Bertempat di dunia Samurai-Punk yang futuristis, pemain dapat memilih berbagai jenis petarung dan senjata yang dapat dibuka sepanjang permainan. Game ini berfokus sepenuhnya pada pertarungan satu lawan satu, baik dalam mode single-player maupun multiplayer, tanpa elemen cerita. Tujuan Anda adalah mencapai peringkat tertinggi dengan memenangkan pertarungan, dan Anda bisa membuka level, karakter, serta kostumisasi seiring kenaikan level karakter Anda, meskipun sistem ini bisa terasa repetitif.
Sebelum bertarung, Anda disarankan berlatih untuk menguasai teknik bertarung. Latihan meliputi gerakan karakter, kombo serangan untuk berbagai senjata, dan satu Final Battle sebagai penutup. Kombo serangan pedang dibagi menjadi tiga posisi: Low, Mid, dan High Stance. Selain serangan dasar, pemain bisa melakukan serangan pamungkas, yang hanya aktif jika kombo terakhir mengenai lawan dengan sukses.
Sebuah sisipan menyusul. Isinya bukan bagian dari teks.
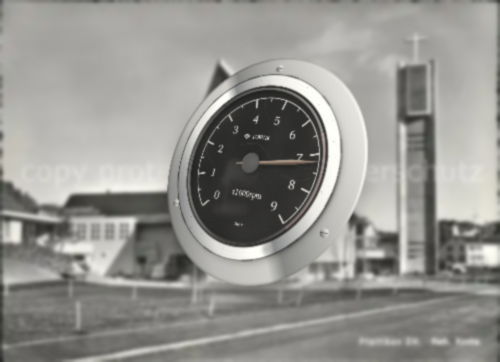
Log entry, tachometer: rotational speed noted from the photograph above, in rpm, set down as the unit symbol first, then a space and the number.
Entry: rpm 7250
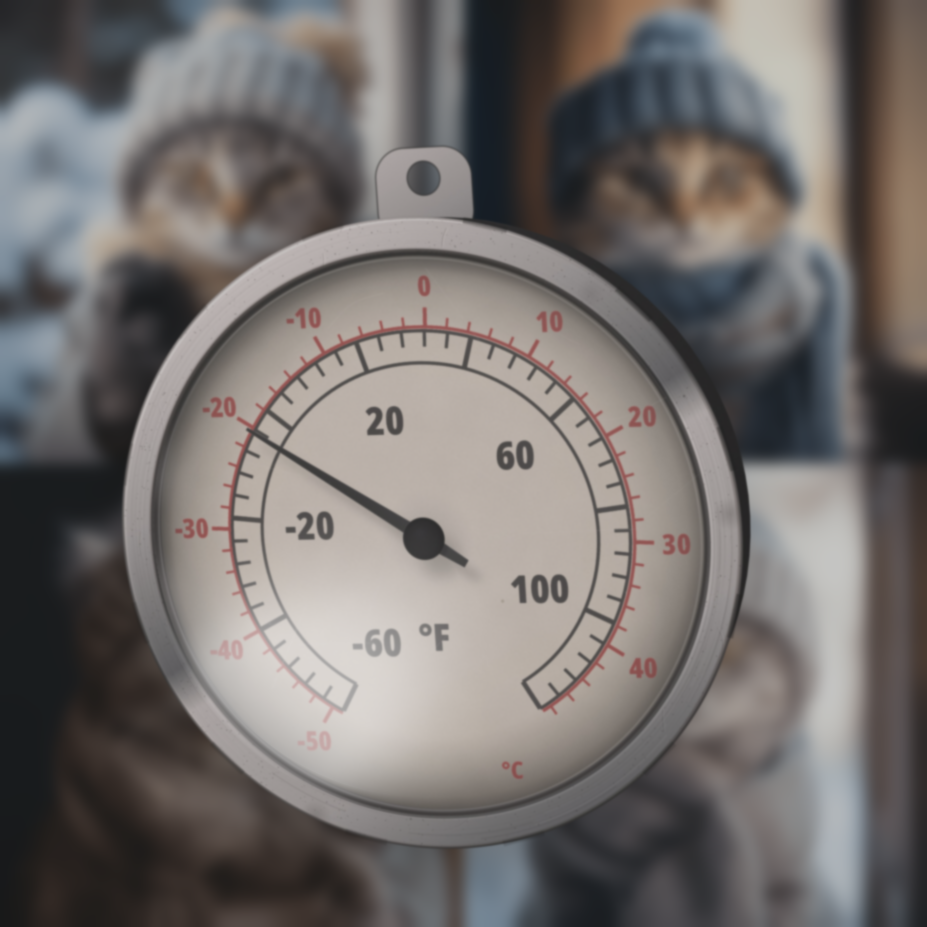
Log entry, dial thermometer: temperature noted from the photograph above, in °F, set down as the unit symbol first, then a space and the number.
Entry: °F -4
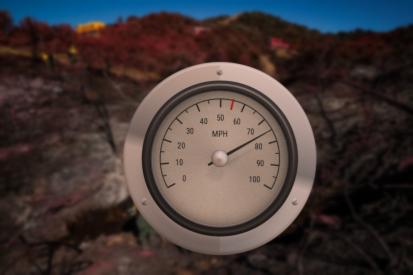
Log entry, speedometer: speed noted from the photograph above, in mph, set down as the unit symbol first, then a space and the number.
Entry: mph 75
Parry dan Dodge tersedia untuk menghindari serangan musuh. Sistem duel ini sedikit mirip dengan momen Ghost Stance di Ghost of Tsushima, di mana serangan tunggal dapat membunuh lawan. Tidak ada Health Bar; sebagai gantinya, terdapat Resolve Bar sebagai indikator stamina. Jika bar ini habis, karakter tidak dapat menyerang.
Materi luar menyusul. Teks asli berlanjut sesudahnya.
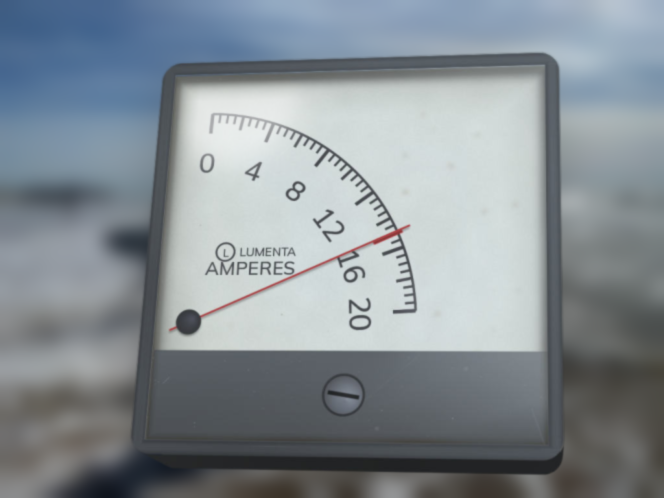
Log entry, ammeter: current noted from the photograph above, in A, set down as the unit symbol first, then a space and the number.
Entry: A 15
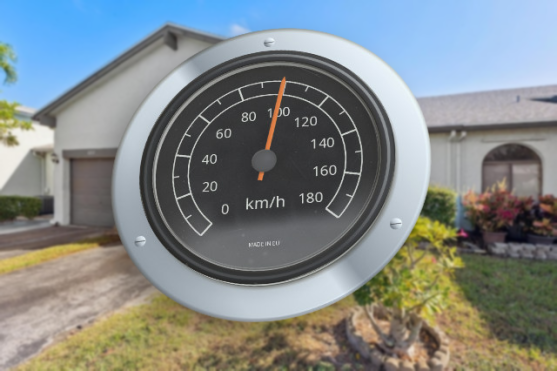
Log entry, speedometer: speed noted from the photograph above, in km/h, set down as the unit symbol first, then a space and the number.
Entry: km/h 100
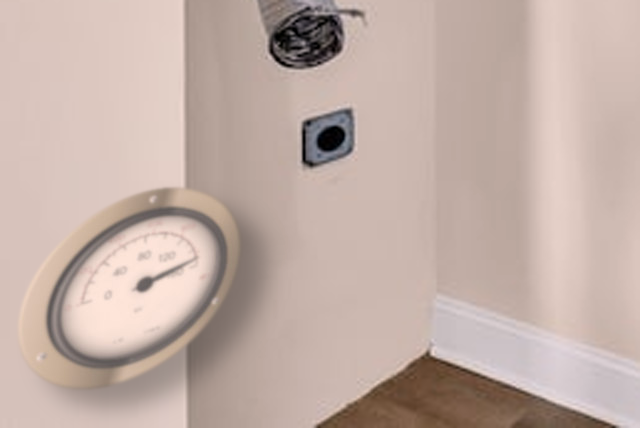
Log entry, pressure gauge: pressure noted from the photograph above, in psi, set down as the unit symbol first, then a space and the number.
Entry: psi 150
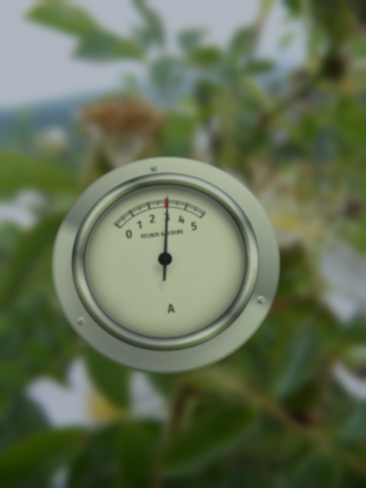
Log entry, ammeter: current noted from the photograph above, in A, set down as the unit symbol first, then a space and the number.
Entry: A 3
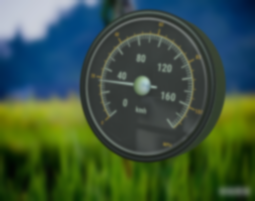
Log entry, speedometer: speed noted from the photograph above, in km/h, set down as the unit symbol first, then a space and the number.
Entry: km/h 30
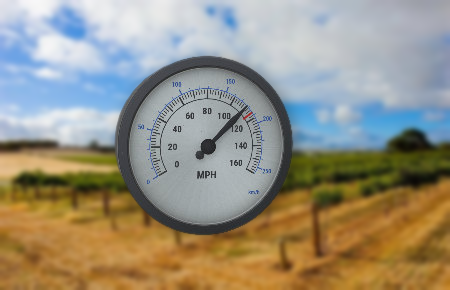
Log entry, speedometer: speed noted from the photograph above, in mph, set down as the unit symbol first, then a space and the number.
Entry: mph 110
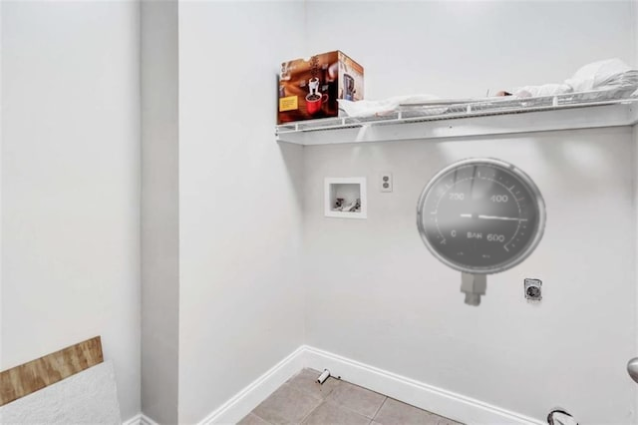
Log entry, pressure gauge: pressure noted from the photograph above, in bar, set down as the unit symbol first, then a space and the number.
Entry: bar 500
Sayangnya, animasi karakter terasa kaku, dan terkadang ada jeda antara input dan gerakan, membuat reaksi terhadap serangan lawan menjadi lebih sulit.
Visual
Dibangun dengan Unreal Engine, visual Die by the Blade tampil memukau. Pada pengaturan grafis maksimal, lingkungan dan panggung pertarungan terlihat detail, ditambah fitur ray-tracing yang menghadirkan refleksi realistis. Efek seperti percikan darah dan potongan tubuh yang tertebas divisualkan dengan jelas, memberikan kesan brutal. Meski performa dan kualitas FPS tinggi membuat pertarungan berjalan mulus, sayangnya, model wajah dan karakter kurang detail, sehingga tampak seperti game dari generasi sebelumnya.
Audio
Aspek audio terasa cukup minim dan sederhana, tanpa sulih suara atau musik latar yang berkesan. Efek suara benturan pedang menjadi satu-satunya hiburan audio yang menonjol sepanjang permainan.
Die by the Blade memberikan sensasi duel pedang yang realistis. Banyak elemen yang menarik, meskipun masih ada aspek yang bisa ditingkatkan. Mekanisme pertarungannya menawarkan tantangan unik yang berbeda dari game fighting lainnya.